━━━ FRAGMENT TEKSTU
Odkręć sobie pompę wspomagania, śruby napinające alternator i sprężarkę klimy.

Ściągasz pokrywę zaworów potem łatwo poodkręcasz śruby od obudowy, Radze wyciągnąć dobie rurkę od bagnetu. Wyskakuje z uszczelki.

W tym momencie sprawdziłbym sobie czy dasz rade odkręcić śrubę od koła pasowego. Jeśli będzie problem podjedz do warsztatu niech ci pistoletem popuszcza i potem dokręca!, juz nie na full. Dobra gadka - 0zl.
━━━━━━
*ZADANIA DO WYKONANIA:*
1. Przepisz część porady o odkręcaniu osprzętu silnika, zamieniając „warsztatu” na „mechanika”: zacznij od słów „Odkręć sobie pompę”, a skończ po słowach „gadka - 0zl.”.
2. Co mogłoby następować dalej w poradzie o odkręcaniu osprzętu silnika? Dopisz jej ciąg dalszy, zaczynając po ostatnim zdaniu.
Zamieszczony niżej wykaz nie odgrywa tu żadnej roli.
━━━ PODANE INFORMACJE
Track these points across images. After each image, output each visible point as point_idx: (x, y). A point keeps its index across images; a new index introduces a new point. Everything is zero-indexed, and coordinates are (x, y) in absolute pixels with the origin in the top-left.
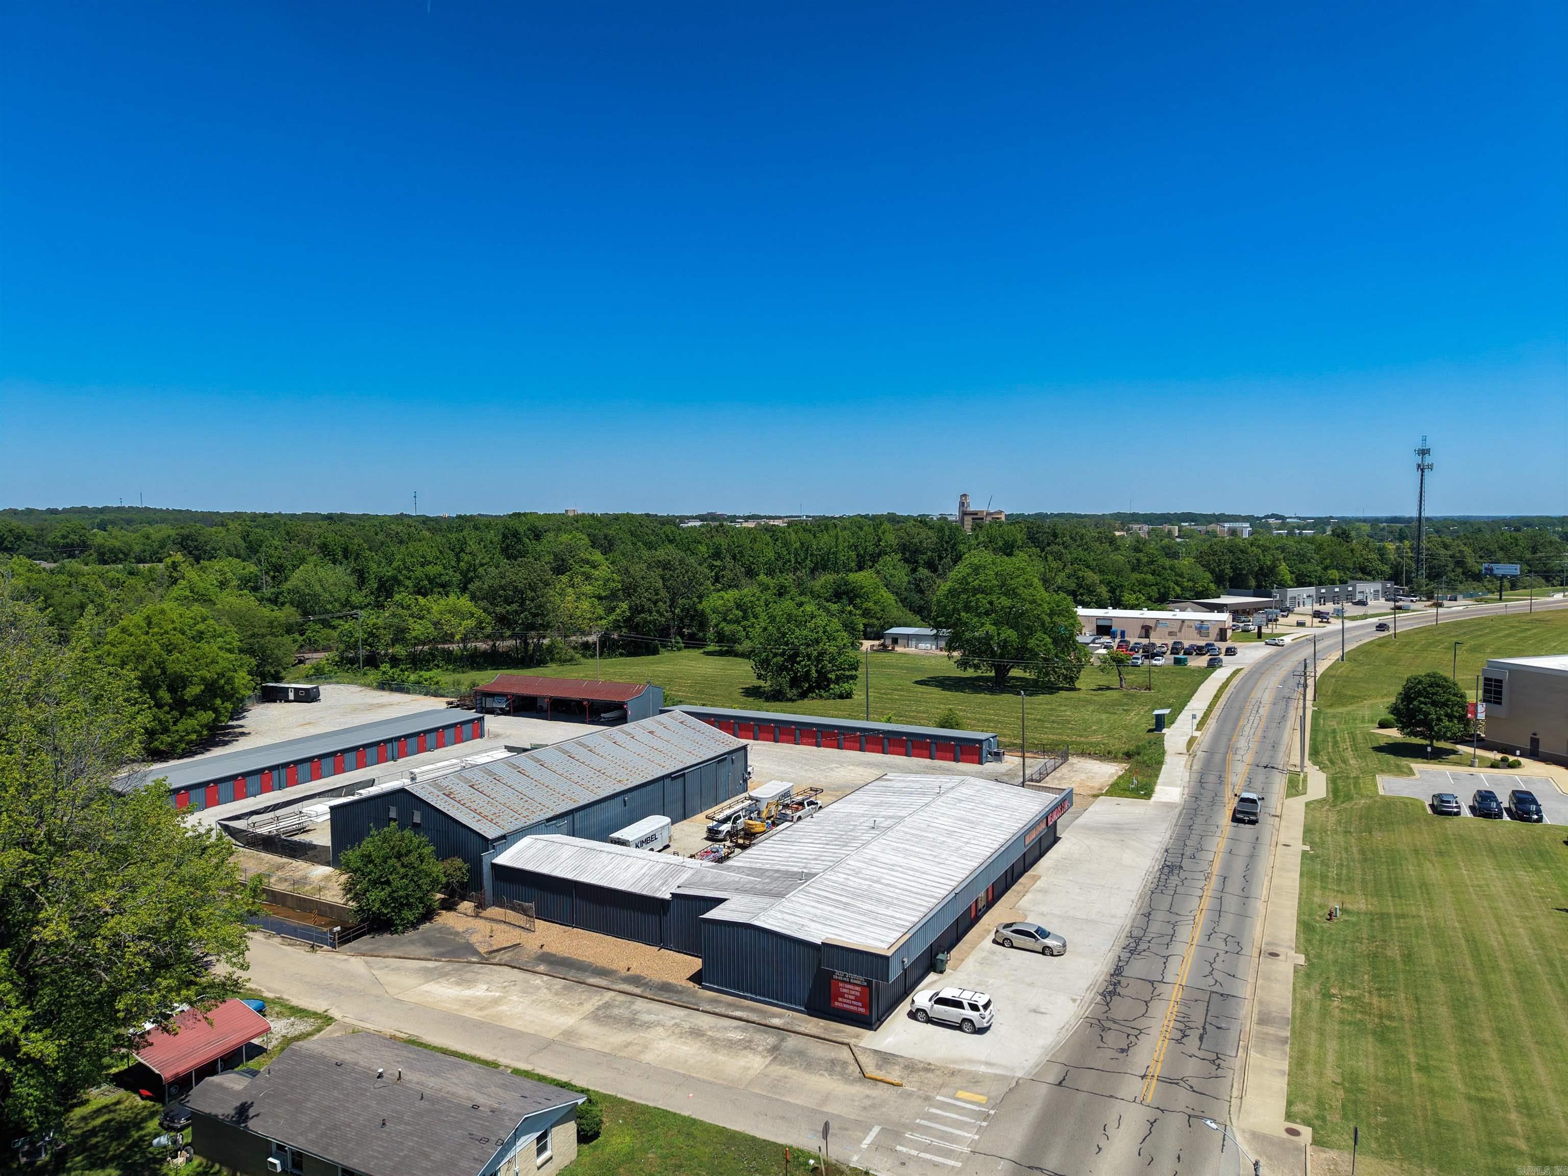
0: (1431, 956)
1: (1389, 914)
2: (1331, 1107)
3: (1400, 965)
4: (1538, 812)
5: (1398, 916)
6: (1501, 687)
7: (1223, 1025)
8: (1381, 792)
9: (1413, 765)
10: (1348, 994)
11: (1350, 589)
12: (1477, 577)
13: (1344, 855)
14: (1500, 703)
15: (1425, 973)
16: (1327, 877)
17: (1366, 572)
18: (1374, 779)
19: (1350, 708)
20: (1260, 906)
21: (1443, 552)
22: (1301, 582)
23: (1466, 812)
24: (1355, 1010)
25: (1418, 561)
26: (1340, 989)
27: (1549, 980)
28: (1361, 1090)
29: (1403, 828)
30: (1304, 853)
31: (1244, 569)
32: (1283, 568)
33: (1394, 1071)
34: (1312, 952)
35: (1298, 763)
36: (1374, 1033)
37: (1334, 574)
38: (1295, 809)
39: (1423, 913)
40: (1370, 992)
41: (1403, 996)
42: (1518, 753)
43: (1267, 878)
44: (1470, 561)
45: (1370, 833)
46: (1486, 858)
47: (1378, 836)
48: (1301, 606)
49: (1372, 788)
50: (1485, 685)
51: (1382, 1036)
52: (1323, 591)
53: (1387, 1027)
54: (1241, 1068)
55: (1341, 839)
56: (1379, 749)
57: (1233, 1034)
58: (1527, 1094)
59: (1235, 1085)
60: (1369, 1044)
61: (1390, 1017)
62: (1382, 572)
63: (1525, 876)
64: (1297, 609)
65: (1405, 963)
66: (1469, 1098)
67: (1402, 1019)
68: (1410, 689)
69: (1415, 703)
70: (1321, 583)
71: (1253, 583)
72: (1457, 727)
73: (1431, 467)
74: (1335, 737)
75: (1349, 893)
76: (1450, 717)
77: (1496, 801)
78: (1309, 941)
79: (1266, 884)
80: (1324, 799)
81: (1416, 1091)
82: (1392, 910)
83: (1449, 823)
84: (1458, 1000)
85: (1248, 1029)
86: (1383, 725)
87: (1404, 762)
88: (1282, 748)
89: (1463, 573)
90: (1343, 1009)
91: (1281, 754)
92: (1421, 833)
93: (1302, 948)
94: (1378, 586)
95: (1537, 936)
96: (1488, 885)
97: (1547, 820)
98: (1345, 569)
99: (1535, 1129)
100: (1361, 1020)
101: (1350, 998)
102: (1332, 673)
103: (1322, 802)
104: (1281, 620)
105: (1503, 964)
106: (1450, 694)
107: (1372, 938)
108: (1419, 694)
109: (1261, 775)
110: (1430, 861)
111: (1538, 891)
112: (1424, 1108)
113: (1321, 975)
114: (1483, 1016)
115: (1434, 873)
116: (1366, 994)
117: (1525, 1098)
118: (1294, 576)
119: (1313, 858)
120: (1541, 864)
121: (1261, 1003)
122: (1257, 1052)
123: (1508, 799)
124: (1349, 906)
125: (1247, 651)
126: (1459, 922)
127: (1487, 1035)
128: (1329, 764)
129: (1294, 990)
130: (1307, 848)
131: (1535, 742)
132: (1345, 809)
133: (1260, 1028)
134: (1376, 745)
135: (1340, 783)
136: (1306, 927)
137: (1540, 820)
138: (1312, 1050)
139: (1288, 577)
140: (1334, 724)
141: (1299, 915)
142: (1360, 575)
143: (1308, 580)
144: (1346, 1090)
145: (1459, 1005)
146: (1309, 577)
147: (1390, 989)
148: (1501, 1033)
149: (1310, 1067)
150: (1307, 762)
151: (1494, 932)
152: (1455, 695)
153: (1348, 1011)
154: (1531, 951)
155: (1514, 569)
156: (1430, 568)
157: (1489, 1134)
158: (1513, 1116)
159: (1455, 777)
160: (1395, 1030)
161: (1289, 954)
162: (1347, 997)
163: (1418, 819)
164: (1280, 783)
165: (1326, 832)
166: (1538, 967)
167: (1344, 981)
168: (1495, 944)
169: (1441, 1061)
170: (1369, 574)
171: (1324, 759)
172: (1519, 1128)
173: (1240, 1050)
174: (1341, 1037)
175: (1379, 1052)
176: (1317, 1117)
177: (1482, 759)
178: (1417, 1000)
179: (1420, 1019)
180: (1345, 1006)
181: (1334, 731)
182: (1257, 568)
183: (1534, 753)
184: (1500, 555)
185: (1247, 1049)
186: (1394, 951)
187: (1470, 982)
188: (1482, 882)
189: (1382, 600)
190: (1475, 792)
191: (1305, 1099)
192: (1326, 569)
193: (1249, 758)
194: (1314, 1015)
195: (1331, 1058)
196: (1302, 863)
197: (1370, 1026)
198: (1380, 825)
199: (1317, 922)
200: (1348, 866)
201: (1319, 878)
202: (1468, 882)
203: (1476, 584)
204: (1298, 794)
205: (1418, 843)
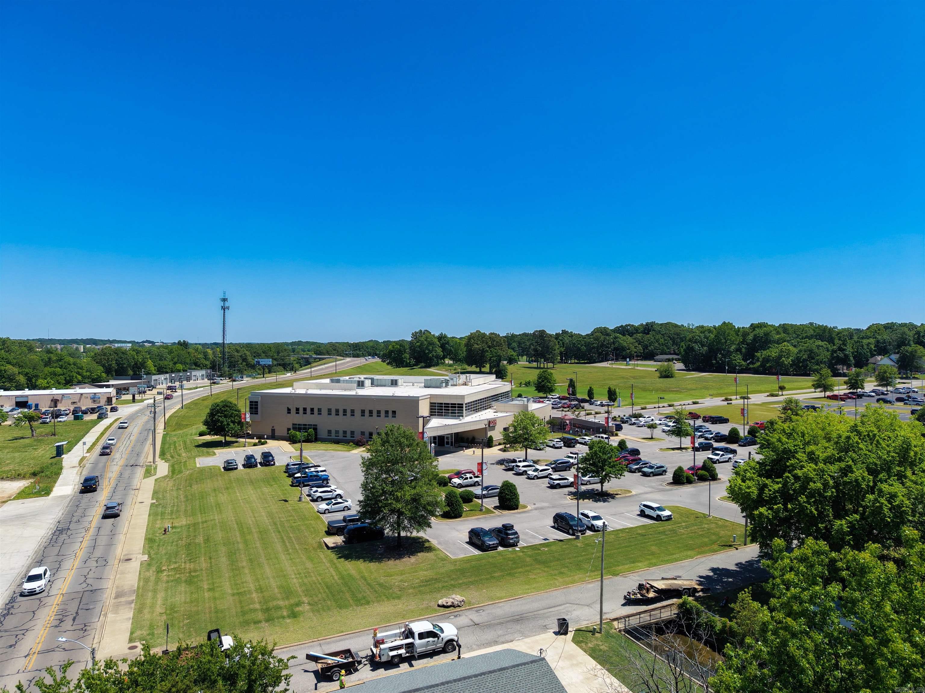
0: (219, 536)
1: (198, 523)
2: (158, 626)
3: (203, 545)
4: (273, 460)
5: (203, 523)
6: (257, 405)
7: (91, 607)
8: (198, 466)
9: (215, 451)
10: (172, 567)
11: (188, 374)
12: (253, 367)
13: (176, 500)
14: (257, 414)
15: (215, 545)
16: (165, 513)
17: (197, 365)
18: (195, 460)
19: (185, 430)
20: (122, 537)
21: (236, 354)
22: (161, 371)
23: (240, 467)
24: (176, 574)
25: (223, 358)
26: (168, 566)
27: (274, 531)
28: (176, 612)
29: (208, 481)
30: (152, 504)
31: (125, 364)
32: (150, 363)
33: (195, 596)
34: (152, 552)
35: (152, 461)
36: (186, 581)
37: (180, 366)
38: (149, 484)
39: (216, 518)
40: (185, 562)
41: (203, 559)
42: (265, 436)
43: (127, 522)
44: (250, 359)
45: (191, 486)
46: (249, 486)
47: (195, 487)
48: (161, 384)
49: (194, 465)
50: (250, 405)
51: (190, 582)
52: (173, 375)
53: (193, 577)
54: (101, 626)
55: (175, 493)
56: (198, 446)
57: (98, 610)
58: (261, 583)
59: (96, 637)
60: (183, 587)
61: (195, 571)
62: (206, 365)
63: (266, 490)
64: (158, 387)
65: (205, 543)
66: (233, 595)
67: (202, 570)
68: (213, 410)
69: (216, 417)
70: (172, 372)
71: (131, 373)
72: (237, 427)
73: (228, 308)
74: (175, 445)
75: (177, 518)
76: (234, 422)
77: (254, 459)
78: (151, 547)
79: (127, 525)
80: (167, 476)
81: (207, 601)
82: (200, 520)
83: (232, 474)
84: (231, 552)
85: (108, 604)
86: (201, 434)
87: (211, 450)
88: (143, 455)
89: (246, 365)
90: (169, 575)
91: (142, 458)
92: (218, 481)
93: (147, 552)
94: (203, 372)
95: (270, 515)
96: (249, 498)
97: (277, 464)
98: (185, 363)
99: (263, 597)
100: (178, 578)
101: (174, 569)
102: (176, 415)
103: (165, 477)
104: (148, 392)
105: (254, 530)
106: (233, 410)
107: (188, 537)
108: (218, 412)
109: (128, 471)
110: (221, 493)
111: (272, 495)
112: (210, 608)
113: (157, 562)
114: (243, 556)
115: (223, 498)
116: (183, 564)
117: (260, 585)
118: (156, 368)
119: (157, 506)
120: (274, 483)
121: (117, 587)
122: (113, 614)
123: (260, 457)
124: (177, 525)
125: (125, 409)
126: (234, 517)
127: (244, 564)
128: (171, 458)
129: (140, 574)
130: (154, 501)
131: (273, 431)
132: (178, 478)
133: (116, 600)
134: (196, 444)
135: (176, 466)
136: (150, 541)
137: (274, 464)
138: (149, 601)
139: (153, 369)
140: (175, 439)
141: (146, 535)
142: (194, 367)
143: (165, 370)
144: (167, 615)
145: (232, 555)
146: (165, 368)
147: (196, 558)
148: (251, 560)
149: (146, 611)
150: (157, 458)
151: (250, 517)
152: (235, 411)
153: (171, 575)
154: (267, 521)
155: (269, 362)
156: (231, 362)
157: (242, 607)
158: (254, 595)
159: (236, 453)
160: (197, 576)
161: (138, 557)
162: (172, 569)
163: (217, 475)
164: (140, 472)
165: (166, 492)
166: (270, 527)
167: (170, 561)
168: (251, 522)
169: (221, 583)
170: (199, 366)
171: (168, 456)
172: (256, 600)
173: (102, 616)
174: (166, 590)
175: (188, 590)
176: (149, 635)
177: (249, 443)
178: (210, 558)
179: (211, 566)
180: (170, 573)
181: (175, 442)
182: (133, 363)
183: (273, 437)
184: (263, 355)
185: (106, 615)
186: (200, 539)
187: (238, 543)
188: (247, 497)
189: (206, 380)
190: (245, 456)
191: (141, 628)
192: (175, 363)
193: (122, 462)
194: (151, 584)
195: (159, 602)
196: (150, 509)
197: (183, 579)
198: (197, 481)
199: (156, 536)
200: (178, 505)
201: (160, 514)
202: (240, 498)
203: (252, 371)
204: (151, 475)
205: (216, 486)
━━━━━━
*NUMEROWANE ODPOWIEDZI:*
1.
Odkręć sobie pompę wspomagania, śruby napinające alternator i sprężarkę klimy.

Ściągasz pokrywę zaworów potem łatwo poodkręcasz śruby od obudowy, Radze wyciągnąć dobie rurkę od bagnetu. Wyskakuje z uszczelki.

W tym momencie sprawdziłbym sobie czy dasz rade odkręcić śrubę od koła pasowego. Jeśli będzie problem podjedz do mechanika niech ci pistoletem popuszcza i potem dokręca!, juz nie na full. Dobra gadka - 0zl.

2.
Samo nastawienie kół nie jest trudne, na górnym od walka masz znaki (TDC), maja się zejść ze sobą i dodatkowo na jednym ramieniu napis UP. Na całej długości dolnej części obudowy, bo górna zdjąłeś masz "celownik" Taka jakby muszka w pistolecie, ma ona się zgrać. Są tam trzy kreseczki ||| , masz wycelować w bialy znak (TDC). Najpierw zobacz na starym pasku jak to wygląda. Jakie jest ustawienie. Ściąg go tak, aby nic nie ruszyć (kołami), załóż nowy i zobacz czy te wszystkie znaki grają. Jak góre ustawisz i nic nie ruszysz nie musisz więcej ustawiać, tylko dla pewnosci sprawdzić.
Napinacz dociśnij tak żebyś mógł pasek zgiąć o pół obrotu. (Sprężynka od napinacza wystarczy). Żeby nie był za bardzo naciągnięty. Sprawdzasz to na oko, bo przyrządów raczej nie masz, na najdłuższym odcinku paska. Polecam sprawdzić jak to było na starym pasku, aby mieć jakieś porównanie małe.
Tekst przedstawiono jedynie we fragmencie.